Each line holding the string "fascism" is to be copied from the data.
** Opening SUPPLIED RECORDS block **
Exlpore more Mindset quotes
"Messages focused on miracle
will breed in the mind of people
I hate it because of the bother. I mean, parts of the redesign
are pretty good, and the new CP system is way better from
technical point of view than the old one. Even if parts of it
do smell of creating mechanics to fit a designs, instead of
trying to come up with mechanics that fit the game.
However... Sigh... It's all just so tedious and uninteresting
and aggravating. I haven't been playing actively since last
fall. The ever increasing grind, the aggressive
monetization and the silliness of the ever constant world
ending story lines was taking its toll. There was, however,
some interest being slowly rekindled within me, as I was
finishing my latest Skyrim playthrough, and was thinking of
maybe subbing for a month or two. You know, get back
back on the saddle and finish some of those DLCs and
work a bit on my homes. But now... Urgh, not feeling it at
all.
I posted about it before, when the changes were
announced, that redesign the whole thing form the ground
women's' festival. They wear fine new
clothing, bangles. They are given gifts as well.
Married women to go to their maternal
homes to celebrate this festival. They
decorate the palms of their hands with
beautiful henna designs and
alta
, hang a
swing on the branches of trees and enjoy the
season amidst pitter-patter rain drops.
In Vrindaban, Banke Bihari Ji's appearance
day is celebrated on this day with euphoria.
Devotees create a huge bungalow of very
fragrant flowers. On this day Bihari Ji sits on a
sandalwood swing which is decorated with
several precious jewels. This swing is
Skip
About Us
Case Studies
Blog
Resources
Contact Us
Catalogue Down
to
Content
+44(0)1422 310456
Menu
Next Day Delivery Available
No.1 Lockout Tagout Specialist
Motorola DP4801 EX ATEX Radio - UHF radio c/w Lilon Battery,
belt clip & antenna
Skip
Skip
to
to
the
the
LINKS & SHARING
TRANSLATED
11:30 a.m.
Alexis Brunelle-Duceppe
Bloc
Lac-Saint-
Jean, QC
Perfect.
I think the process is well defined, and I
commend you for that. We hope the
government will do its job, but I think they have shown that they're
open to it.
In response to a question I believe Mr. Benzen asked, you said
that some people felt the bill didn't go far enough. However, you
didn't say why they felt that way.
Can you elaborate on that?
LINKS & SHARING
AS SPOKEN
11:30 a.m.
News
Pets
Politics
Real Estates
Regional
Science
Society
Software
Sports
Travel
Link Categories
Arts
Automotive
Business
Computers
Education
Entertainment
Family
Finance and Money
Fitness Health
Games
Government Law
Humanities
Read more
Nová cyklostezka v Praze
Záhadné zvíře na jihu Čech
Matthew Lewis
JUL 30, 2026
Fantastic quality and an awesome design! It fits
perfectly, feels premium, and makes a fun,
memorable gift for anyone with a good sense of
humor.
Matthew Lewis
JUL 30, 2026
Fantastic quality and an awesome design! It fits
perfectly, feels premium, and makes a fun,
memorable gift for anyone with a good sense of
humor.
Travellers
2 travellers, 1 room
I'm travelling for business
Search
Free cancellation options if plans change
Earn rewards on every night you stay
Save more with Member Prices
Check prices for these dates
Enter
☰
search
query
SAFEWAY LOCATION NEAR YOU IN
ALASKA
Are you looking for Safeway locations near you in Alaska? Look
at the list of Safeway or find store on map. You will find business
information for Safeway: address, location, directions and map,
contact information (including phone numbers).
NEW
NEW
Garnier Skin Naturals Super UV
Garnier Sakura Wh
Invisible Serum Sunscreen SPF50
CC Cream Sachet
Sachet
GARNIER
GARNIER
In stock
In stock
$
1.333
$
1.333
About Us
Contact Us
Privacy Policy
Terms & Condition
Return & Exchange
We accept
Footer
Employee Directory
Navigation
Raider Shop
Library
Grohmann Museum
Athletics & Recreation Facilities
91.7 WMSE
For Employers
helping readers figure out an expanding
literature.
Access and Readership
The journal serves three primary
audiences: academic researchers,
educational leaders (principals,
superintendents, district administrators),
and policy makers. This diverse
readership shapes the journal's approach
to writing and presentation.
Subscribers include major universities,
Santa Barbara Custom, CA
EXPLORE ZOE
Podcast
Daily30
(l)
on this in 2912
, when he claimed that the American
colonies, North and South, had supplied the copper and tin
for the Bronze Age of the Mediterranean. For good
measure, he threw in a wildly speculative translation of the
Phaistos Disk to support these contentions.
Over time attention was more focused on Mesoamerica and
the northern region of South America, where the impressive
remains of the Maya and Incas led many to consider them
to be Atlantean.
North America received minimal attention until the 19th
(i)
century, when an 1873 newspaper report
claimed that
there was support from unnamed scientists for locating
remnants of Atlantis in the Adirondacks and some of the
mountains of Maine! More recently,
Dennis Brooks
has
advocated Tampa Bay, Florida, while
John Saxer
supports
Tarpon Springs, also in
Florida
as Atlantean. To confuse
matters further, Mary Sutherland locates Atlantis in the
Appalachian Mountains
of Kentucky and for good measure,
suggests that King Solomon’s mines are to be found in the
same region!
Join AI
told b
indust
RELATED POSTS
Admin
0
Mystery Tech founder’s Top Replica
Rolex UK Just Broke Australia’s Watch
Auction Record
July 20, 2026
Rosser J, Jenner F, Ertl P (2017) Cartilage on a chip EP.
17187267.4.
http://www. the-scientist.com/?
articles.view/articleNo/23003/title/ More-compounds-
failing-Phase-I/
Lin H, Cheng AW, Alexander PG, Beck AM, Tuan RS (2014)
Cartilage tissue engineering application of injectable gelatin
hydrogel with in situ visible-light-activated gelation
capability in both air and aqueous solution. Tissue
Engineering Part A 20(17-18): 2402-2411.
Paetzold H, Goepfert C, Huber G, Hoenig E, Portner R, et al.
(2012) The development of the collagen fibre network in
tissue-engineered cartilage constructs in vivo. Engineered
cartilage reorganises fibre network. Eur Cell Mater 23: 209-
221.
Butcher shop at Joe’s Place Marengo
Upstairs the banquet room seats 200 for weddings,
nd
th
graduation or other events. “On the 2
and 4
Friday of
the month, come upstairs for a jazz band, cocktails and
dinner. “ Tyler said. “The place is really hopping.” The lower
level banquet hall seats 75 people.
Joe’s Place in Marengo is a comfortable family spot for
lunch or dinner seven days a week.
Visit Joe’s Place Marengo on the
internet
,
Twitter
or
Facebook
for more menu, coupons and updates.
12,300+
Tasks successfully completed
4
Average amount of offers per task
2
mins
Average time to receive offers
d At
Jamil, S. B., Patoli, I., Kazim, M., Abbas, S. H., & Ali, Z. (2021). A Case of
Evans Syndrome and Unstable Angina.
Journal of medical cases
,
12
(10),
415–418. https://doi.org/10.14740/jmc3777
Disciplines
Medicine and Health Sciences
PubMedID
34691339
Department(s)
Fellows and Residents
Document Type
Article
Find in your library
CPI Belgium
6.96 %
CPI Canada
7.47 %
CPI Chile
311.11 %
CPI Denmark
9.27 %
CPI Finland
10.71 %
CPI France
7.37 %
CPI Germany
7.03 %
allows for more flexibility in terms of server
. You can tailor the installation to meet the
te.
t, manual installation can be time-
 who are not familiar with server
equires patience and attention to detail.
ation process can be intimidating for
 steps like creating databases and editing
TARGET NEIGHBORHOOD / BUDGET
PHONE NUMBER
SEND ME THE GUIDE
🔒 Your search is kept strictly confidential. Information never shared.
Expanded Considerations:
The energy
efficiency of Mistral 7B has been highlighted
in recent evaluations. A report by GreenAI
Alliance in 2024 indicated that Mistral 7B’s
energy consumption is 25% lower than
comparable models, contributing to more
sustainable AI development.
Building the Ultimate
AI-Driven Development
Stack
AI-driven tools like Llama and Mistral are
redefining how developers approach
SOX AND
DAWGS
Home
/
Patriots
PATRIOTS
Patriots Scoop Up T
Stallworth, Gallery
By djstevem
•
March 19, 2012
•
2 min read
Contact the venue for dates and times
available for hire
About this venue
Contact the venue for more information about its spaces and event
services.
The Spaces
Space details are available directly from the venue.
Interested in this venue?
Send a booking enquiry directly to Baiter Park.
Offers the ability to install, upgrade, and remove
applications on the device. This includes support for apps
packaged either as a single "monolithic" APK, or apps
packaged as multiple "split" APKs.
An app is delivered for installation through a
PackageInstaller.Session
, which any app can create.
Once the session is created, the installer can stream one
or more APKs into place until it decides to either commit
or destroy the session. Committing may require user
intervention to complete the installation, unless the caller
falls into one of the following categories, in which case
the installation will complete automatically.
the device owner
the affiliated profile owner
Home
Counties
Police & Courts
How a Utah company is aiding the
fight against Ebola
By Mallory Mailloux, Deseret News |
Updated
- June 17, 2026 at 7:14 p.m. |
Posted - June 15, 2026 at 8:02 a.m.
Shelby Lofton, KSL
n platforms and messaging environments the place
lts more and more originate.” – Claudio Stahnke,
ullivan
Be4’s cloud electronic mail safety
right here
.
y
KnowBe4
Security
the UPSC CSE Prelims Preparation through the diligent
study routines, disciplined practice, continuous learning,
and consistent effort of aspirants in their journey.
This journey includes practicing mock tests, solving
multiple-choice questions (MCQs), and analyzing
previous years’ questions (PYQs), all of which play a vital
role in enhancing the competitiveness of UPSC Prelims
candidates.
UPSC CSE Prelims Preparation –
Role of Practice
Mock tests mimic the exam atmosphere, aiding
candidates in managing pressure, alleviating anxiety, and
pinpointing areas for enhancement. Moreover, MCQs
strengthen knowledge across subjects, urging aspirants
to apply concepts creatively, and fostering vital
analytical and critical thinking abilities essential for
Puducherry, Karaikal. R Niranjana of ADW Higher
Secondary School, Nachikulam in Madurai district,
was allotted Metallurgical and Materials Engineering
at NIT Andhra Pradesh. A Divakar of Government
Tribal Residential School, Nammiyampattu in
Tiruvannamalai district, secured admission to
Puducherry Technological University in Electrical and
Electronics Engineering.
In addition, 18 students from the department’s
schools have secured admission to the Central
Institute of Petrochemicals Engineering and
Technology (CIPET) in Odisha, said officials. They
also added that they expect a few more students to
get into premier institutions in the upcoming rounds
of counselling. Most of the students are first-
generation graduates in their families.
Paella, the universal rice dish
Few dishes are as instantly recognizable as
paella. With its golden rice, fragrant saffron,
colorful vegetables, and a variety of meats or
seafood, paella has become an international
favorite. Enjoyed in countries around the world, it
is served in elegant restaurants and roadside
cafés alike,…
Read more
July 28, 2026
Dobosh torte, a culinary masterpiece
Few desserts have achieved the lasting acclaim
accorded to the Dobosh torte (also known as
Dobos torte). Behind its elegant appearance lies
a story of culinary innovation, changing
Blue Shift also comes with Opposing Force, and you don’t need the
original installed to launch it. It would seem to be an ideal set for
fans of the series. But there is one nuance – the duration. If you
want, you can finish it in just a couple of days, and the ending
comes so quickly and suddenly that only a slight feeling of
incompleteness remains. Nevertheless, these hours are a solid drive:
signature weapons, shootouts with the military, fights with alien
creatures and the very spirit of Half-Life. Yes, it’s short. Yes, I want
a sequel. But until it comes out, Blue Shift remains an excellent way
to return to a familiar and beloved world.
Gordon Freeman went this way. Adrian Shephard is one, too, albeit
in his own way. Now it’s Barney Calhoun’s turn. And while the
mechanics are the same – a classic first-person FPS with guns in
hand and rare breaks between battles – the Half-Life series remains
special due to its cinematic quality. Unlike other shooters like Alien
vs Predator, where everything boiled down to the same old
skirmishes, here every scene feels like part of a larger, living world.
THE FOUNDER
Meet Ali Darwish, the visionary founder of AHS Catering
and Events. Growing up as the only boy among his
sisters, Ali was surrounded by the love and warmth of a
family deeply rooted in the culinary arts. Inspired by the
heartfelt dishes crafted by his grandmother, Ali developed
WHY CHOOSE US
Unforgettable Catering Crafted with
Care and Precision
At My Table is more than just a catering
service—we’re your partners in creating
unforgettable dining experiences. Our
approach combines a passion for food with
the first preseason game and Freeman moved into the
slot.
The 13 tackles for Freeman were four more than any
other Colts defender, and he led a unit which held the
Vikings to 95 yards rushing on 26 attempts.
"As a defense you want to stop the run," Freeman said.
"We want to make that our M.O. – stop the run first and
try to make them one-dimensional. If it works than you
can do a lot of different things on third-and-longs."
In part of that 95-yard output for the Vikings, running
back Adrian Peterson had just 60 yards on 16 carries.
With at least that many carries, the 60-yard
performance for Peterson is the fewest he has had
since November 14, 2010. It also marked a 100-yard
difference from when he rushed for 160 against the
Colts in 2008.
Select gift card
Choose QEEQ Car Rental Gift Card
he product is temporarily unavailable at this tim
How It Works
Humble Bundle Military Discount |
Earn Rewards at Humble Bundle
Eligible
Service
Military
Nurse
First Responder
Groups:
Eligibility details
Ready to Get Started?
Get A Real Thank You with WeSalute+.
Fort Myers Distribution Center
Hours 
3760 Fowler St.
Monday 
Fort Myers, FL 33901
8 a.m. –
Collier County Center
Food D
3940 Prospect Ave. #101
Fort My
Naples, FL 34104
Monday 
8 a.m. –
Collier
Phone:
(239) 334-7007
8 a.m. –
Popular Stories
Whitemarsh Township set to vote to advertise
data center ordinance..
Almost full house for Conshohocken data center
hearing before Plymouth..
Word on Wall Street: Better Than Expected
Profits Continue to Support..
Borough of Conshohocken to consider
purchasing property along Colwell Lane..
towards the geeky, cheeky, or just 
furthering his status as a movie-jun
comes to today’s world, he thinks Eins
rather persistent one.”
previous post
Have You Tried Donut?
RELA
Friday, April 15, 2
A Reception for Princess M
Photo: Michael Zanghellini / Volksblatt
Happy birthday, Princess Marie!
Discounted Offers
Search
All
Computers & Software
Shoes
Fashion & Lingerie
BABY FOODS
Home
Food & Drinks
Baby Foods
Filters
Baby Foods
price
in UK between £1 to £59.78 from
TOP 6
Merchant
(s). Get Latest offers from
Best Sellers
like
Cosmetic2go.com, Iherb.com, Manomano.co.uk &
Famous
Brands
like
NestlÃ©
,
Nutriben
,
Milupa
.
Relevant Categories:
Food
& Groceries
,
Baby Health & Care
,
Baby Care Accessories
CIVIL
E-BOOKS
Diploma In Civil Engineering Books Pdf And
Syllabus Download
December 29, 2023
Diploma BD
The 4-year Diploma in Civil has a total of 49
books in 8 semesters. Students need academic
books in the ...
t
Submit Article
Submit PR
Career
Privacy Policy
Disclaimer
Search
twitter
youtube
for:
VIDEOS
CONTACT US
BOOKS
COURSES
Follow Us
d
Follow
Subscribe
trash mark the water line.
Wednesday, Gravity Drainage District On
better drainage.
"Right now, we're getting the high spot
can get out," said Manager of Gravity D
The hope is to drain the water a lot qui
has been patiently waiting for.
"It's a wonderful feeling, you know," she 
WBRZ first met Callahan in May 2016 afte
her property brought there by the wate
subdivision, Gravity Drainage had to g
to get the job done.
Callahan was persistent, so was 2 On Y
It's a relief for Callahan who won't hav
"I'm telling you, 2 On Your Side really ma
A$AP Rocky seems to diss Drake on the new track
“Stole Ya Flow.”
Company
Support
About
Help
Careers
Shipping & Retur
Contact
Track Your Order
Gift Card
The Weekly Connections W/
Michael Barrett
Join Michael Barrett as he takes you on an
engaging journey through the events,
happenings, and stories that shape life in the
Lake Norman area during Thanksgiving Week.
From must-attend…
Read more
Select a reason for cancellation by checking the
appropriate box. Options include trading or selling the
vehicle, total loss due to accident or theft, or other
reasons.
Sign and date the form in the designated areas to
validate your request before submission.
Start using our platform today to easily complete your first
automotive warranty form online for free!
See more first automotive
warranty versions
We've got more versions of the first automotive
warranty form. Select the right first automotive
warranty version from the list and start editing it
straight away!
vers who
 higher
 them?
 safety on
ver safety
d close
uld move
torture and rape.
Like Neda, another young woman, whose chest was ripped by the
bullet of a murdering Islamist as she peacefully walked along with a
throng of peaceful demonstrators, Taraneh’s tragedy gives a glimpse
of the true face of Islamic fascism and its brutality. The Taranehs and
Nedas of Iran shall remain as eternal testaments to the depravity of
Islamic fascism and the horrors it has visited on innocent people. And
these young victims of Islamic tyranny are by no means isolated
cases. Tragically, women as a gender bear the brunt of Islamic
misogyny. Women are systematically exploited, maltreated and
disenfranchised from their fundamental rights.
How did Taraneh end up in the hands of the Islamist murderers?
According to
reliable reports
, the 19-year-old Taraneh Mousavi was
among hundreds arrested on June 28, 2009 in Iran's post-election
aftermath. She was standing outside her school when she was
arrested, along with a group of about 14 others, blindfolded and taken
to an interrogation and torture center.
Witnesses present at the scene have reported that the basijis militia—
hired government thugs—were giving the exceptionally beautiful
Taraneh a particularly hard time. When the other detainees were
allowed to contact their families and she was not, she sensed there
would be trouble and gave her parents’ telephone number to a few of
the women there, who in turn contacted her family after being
** Closing SUPPLIED RECORDS block **
▶ _SOLUTION FOR THIS PROBLEM_
of the true face of Islamic fascism and its brutality. The Taranehs and
Islamic fascism and the horrors it has visited on innocent people. And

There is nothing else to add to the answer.